The effects on motorists have been dramatic. Most service stations in Atlanta are out of gas, with plastic bags placed over the pumps or signs saying "out".
As a result, drivers are cruising the city hunting for gas -- often with a fuel meter needle hovering close to empty. When they find gas, it's often above $4 a gallon.
Traffic is lighter on the city's streets and highways as some residents share rides and limit their journeys.
Lines and elaborate queuing systems have developed at gas stations on days when oil companies deliver fuel. Motorists report showing up at gas stations before dawn to beat the line only to find dozens of cars ahead of them.
"It's been very tough," said Rhonda Forrest, 45, who said she slipped out of work on Monday to fill up her tank when she learned that a gas station in the city's upmarket Buckhead district was open.
The shortage has also had a psychological impact. Like many U.S. cities, Atlanta is car dependent and residents say they had until now taken refueling for granted.
Some motorists said in interviews the lack of fuel was simply an inconvenience. Others said that while they understood that the shortage was a supply issue, it was hard not to connect it to problems in the wider economy.
U.S. lawmakers rejected a $700 billion bailout plan for the financial industry on Monday in a shocking vote that sent global stock markets sliding.
It was the latest blow to the U.S. economy that has seen a a credit crunch and a string of bank failures in recent weeks as well as a year-long wave of home foreclosures.
"When bad things happen in clusters, human nature says things are really going down, said Joe Dudar, 44, as he filled up his tank.
"The rational side says that this (the gas shortage) is not related to the bank failures. But at the same time two (problems) at the same time can make for a real bad day," he said.
Some Atlanta residents said the impact of the shortage is increased because it affects the entire city at once, whereas other economic problems such as home foreclosures affect either individuals or specific communities.
"It's a little scary. It's concerning. You see how fragile our whole world and economy is and how reliant we are (on oil)," Stuart Canzeri, 39, a financial planner.
A free market can address a shortage in a number of ways, including raising prices to curb demand and increasing supply, according to Hashem Dezhbakhsh, professor of economics at Emory University.
The average price of a gallon of gas rose to $4.14 from $3.75 two weeks ago in the Southeast, according to a survey of gas stations on Sunday by prominent industry analyst Trilby Lundberg.
She said prices should fall again once supply increases but the shortage could persist for another week.
In an effort to bridge the gap in the supply chain, Georgia Gov. Sonny Perdue asked President George W. Bush on Monday to consider releasing crude oil from the strategic petroleum reserve to refineries in the Gulf.
This came on top of a decision by the U.S. Environmental Protection Agency last week to loosen restrictions on fuel sulfur content as another measure aimed at increasing supply.

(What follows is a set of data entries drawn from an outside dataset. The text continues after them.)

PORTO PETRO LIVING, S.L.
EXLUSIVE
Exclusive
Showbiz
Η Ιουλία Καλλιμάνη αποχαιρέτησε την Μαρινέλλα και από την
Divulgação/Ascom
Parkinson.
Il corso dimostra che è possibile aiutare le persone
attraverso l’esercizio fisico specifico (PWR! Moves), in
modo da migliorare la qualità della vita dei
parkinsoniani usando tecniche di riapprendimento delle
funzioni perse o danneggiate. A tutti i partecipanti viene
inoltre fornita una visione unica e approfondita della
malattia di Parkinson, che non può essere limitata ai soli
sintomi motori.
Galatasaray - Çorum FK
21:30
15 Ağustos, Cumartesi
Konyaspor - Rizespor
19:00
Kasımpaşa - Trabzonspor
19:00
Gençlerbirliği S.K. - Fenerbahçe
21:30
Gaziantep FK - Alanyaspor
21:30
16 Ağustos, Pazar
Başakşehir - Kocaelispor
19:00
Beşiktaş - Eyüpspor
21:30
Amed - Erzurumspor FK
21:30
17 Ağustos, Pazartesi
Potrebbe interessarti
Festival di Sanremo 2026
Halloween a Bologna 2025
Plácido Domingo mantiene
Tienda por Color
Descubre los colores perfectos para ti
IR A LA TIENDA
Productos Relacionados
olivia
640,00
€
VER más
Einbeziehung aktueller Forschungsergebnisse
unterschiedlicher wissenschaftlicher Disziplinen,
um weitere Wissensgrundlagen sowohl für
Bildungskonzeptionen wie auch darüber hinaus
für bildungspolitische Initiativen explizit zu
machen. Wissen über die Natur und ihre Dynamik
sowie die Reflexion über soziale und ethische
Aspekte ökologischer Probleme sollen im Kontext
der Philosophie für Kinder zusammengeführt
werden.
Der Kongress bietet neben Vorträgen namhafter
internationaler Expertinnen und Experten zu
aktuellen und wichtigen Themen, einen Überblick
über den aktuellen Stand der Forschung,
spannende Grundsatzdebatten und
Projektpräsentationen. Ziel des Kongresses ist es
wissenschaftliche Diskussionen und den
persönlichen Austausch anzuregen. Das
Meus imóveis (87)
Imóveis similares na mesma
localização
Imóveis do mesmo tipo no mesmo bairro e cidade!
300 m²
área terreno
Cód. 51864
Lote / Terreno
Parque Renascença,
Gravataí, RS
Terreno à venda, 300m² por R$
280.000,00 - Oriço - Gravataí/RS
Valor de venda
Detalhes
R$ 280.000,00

But the shortage was also driving up demand as nervous motorists buy more gas than usual.
In one indication of the trend, a motorist at one gas station filled not only his tank but also a tin can and a one gallon milk bottle just to be certain he would not run out.
"We can't control the (consumer) feeding frenzy. You can say don't top off your fuel and set limits but people will do it anyway," said Chuck Allen, who manages a full-service Shell station in Atlanta.